When I read the Herald's report it struck me as silly that the purposes for which a shadow minister of the crown could travel and charge the expense to the Commonwealth would be so limited.

Here's what the Sun-Herald said in its report about George and Barnaby:

The federal Department of Finance's guidelines state MPs are allowed to claim travel and accommodation expenses for official business including ''meetings of a government advisory committee or taskforce'' or ''functions representing a minister or presiding officer''. Meeting with journalists is not a purpose sanctioned by the guidelines.



That is an unworkably restrictive list of purposes for which members or shadow office holders in particular can travel.

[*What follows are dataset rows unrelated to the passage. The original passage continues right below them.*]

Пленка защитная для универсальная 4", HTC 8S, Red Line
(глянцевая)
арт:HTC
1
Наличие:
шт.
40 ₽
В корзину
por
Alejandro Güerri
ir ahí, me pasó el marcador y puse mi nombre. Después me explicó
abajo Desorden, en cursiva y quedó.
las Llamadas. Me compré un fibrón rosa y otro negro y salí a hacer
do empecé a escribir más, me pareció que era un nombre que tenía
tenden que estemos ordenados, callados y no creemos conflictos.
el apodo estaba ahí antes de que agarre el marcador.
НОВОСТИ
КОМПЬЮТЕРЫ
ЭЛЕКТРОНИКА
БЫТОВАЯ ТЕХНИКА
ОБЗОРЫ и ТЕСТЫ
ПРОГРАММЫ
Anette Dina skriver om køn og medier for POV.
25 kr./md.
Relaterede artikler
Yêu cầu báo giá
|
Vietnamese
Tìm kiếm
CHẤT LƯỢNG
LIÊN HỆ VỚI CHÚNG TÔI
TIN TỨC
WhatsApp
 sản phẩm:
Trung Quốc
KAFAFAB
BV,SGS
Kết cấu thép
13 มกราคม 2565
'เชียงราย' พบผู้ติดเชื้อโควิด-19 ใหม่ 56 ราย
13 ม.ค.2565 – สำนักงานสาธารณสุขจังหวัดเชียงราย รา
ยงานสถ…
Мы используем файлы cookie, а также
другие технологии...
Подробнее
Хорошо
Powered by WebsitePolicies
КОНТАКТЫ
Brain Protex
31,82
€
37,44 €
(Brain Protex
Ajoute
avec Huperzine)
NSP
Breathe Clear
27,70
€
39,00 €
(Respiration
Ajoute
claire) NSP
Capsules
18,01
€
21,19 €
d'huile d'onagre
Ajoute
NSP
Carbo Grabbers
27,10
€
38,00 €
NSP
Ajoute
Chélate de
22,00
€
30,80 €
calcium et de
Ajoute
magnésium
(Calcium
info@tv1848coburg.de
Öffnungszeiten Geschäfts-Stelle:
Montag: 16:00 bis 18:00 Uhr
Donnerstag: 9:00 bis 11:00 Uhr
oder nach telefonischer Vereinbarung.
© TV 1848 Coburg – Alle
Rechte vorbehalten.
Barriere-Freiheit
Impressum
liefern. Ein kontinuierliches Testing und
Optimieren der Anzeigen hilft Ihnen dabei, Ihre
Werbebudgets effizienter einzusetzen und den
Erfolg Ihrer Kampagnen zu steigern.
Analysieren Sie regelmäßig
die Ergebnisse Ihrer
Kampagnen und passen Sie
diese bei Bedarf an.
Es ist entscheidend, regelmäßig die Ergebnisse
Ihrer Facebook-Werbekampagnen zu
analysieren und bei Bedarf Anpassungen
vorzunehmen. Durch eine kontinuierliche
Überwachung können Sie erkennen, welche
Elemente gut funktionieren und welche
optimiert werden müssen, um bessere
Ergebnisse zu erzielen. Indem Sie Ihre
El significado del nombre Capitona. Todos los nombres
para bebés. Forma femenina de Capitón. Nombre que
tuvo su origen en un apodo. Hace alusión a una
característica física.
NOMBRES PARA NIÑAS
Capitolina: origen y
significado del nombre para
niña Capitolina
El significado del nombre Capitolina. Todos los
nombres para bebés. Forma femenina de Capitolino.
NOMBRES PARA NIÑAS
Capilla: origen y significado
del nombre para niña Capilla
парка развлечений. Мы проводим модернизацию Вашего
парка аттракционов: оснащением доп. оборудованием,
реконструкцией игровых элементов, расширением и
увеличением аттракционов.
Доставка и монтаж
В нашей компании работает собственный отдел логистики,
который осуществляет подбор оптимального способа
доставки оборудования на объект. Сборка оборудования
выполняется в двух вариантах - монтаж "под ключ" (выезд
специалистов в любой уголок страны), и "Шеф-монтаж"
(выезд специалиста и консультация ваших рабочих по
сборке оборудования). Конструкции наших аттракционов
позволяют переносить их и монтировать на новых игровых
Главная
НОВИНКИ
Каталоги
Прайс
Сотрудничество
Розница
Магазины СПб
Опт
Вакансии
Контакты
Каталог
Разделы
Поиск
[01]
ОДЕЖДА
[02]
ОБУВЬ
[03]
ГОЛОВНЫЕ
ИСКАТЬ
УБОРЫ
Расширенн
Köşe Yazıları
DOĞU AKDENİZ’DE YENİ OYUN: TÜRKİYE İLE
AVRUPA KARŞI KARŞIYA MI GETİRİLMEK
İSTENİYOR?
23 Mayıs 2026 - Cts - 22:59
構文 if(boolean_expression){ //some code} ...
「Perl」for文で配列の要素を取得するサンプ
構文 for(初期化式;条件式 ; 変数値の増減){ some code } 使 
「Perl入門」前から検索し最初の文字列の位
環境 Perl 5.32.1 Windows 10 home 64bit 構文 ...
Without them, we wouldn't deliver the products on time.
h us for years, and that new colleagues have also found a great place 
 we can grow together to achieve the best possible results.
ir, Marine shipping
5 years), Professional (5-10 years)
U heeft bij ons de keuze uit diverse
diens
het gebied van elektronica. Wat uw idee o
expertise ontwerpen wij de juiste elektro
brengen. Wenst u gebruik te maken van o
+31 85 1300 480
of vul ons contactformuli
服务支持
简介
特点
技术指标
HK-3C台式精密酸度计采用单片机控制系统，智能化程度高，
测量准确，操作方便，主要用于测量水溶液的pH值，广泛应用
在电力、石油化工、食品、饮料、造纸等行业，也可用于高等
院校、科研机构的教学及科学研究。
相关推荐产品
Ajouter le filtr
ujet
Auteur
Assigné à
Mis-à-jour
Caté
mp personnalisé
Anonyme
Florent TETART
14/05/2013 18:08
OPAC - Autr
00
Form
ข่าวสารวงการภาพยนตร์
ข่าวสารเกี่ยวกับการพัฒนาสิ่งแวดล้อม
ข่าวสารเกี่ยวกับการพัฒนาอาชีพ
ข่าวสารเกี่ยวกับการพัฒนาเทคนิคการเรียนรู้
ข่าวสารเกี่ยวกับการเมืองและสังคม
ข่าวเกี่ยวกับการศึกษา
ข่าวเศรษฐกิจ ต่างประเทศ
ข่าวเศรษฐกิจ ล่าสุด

The fact that Members of Parliament do travel for purposes which exceed the limits described in the Sun Herald's selective and limited report is reflected in the legislation - here is Section 3.18 of the Remuneration Tribunal Determination referred to above, the effect of this section is to authorise a senator or member to send a spouse instead of themself to the following occasions.   Ipso facto the member or Senator must have an entitlement to taxpayer funded travel in the circumstances set out below.

Representational travel

I think that the Sun-Herald article that set the hounds baying about George and Barnaby was a pretty poor and sloppy piece of writing.

The first par is terribly misleading:

Two of Prime Minister Tony Abbott's most high-profile ministers claimed thousands of dollars in taxpayer entitlements for attending the wedding of close friend and Sydney shock jock Michael Smith.

The Sun-Herald could not have known what other purposes either Joyce or Brandis were travelling for on that weekend.   The journalist did not contact the Senators' offices during working hours, he phoned each of Joyce and Brandis on the Saturday before publication.  He phoned me too on the Saturday while I was driving back from Wagga.  That meant that neither Senator had access to their staff, diaries or office files to be able to sensibly and confidently answser questions about what other business they might have had.   As we know, in the case of Barnaby Joyce there was quite a bit, but the Sun-Herald reported this;

Mr Joyce claimed a flight to Moree the next day and about $500 worth of charges for the use of a Commonwealth car on the day of the wedding. He said he could not recall whether he had other meetings that day but defended the use of public resources to attend the wedding.

''There were, no doubt, lots of people there involved in politics,'' he said. ''It was one of these things where you're noted more by your absence than by your participation.''

In the last Parliament, Senator Brandis made the case for prosecutions of Mr Thomson and Peter Slipper.

I'm not surprised that Barnaby could not recall what he did on 4 December 2011 when he was phoned on Saturday, 28 November 2013.   I have to admit to having doubts about the reliability of my recall as to the actual date of my wedding anniversary.

Given that the expense reports had been published since early 2012 it's hard to understand why the SMH made no effort to contact the office staff of the two senators to determine as a matter of fact what if any other business each of them had.   There may have been none - but it's a dangerous claim to make in a journal of record that two ministers of the crown claimed thousands of dollars to attend a private wedding when as we have now seen other things took place on that weekend too.

Why the hurry to publish?   And whey publish without elaboration the statement that Barnaby Joyce made while driving last Saturday that he couldn't recall any other business meetings that weekend.